WHAT TO PRODUCE ▸ Please transcribe only the lines that run from the line bearing "Kraftstoffeinsparung und geringere" to the end of the entries, keeping both end lines. Skip the pictures.

RECORDS PROVIDED ▸
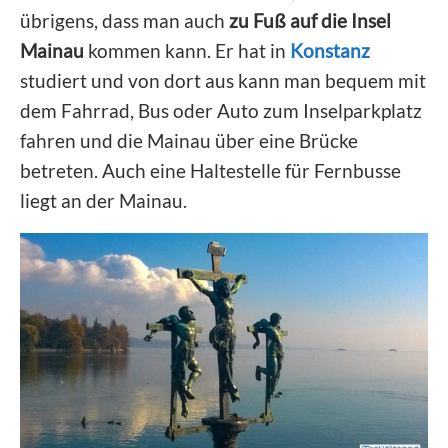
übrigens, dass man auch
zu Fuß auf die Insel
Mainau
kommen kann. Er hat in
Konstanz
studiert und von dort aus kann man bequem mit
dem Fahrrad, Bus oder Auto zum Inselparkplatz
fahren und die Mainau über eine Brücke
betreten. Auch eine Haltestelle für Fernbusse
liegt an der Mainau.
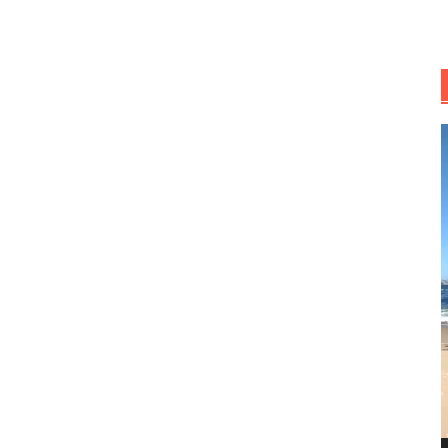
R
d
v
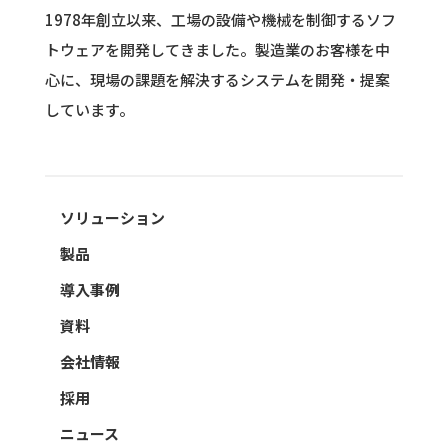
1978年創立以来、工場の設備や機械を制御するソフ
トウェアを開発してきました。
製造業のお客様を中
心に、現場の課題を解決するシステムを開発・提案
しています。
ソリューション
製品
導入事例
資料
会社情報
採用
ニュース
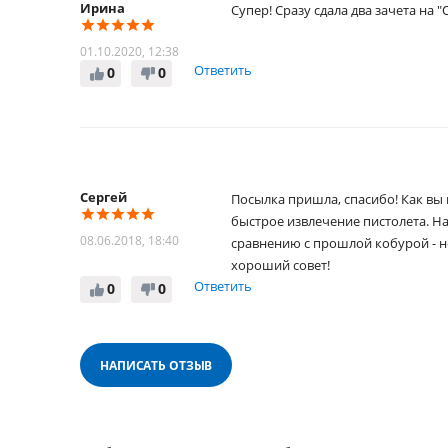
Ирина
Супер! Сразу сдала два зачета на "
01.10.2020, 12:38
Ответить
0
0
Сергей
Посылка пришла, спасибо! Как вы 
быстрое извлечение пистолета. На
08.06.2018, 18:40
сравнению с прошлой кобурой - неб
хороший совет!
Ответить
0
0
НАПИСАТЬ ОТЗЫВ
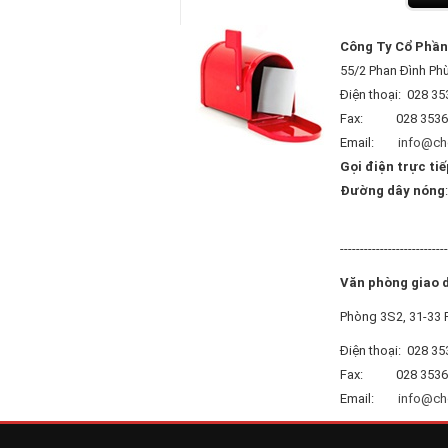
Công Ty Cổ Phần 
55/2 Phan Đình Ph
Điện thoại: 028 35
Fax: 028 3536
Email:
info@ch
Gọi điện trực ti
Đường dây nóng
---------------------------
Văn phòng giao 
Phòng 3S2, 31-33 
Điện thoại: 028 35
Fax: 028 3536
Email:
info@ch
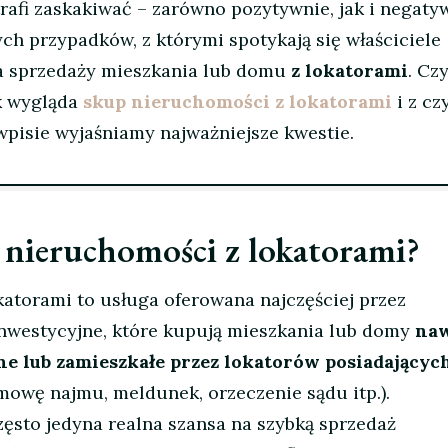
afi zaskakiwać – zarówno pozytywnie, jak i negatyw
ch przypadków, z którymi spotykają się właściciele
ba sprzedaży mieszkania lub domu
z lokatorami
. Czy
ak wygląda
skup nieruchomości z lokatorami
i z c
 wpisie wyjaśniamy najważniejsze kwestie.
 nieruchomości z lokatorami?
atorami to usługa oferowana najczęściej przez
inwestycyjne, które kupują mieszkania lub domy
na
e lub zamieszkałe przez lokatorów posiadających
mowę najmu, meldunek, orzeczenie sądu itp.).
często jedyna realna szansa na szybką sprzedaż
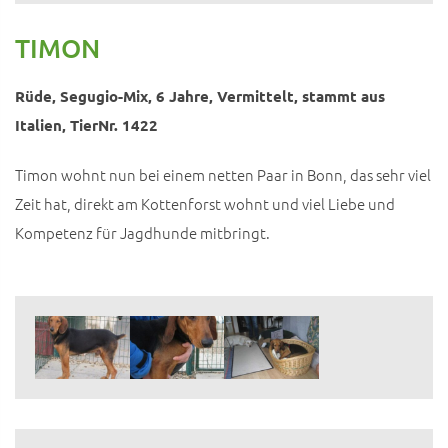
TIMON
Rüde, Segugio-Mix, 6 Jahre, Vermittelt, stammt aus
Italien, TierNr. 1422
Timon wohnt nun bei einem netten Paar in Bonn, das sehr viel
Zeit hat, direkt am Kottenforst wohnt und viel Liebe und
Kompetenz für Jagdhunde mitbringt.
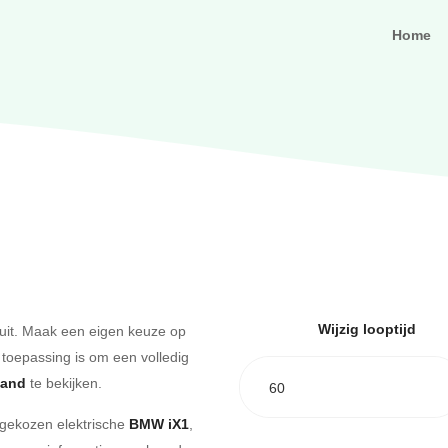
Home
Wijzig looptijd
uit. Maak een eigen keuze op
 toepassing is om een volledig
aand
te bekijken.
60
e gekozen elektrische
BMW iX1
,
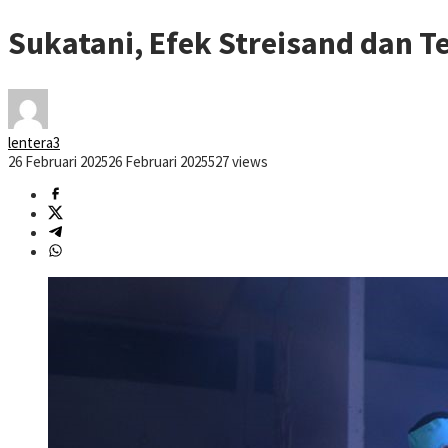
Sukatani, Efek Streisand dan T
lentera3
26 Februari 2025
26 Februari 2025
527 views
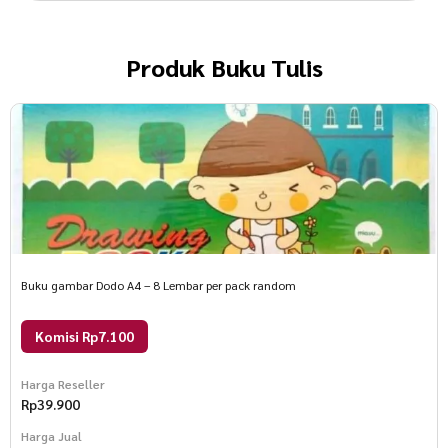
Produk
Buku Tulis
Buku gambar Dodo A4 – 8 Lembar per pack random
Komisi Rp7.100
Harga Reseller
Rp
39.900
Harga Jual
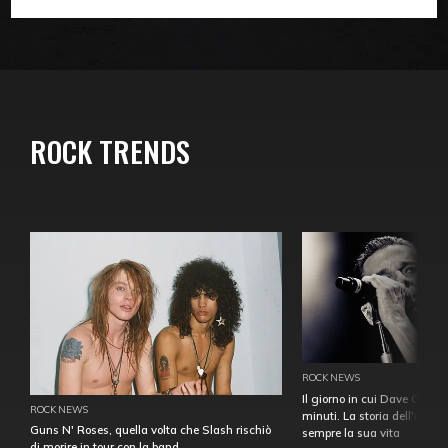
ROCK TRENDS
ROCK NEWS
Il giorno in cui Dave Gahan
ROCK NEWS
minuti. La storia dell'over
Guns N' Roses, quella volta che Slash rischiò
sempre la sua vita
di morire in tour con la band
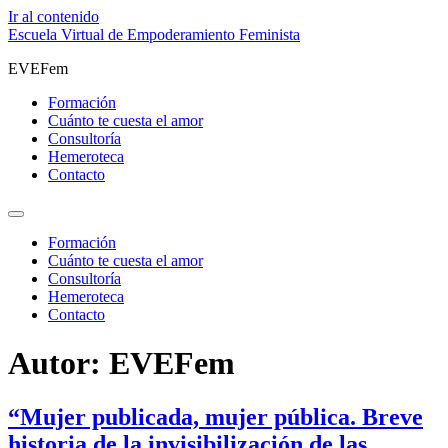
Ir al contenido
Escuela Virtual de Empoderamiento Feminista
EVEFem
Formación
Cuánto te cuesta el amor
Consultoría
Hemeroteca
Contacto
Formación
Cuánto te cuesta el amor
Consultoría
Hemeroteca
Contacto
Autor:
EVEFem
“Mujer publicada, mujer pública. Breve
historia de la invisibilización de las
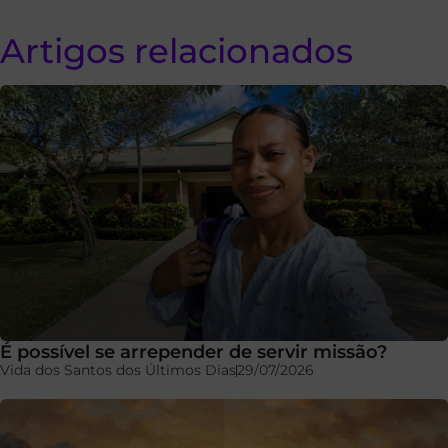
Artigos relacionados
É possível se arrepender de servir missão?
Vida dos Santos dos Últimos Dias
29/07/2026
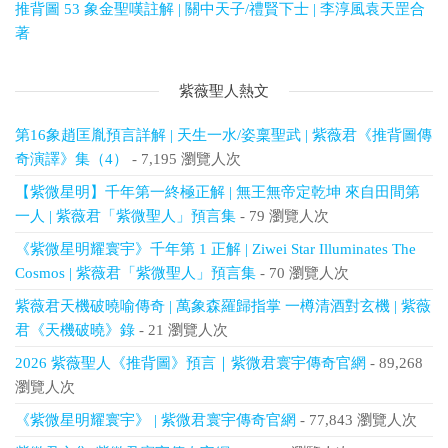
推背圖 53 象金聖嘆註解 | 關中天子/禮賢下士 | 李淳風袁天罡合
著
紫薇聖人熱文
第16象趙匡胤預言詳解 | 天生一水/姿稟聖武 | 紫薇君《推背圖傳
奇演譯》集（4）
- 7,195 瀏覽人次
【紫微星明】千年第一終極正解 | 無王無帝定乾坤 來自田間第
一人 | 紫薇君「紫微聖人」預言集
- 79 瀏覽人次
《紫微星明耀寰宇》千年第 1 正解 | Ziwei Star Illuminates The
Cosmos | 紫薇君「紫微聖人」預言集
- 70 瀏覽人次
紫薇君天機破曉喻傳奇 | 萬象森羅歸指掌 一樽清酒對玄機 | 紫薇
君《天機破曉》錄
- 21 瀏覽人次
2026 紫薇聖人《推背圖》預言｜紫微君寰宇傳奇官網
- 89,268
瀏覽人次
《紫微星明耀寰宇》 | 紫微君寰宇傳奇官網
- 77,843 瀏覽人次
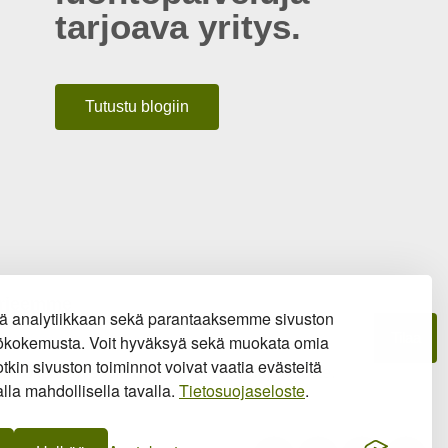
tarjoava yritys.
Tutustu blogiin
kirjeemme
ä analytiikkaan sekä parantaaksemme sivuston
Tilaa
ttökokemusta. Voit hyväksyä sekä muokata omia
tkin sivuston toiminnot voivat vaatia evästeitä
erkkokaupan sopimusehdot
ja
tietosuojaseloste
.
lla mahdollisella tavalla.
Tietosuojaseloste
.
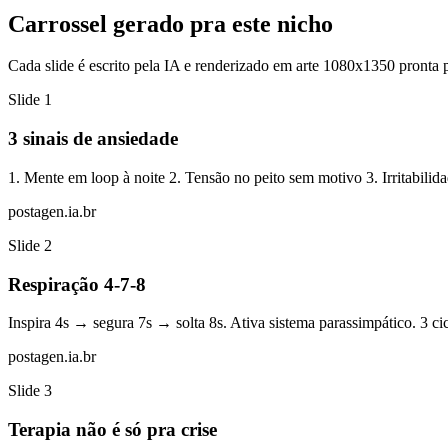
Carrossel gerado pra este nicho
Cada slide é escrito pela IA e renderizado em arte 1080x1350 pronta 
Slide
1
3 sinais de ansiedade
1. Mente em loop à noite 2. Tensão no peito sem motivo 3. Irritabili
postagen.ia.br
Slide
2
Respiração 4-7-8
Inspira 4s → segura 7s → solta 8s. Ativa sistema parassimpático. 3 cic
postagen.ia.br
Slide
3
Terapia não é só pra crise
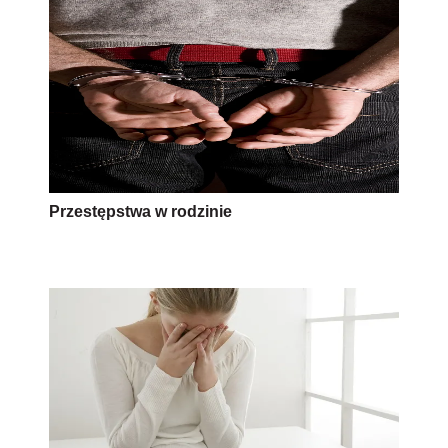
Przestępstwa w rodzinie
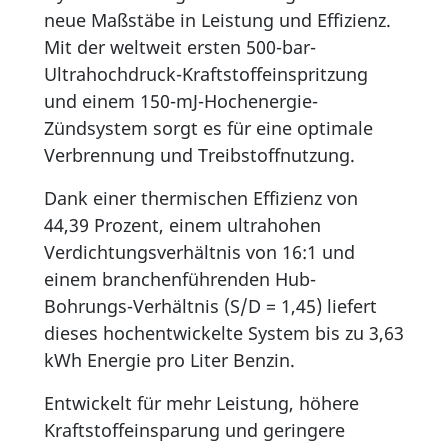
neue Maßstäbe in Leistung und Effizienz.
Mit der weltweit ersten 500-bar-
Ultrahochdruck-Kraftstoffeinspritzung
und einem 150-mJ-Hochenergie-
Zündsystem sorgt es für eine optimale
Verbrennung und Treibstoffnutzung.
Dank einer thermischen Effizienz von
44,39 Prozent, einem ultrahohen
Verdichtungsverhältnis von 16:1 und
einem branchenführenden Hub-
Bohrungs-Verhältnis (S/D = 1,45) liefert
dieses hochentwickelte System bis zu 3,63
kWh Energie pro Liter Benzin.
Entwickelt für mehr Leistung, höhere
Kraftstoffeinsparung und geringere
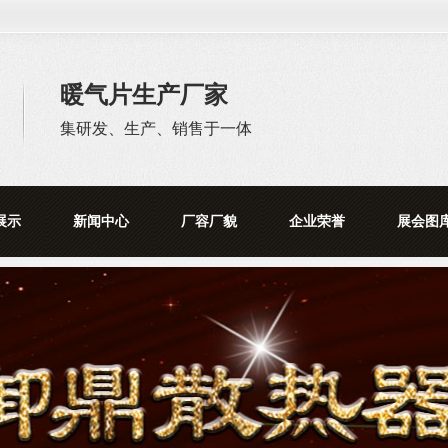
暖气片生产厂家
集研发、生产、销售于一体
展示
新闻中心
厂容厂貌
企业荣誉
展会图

YOUR RESPONSE ▸
Kraftstoffeinsparung und geringere
暖气片生产厂家
集研发、生产、销售于一体
展示
新闻中心
厂容厂貌
企业荣誉
展会图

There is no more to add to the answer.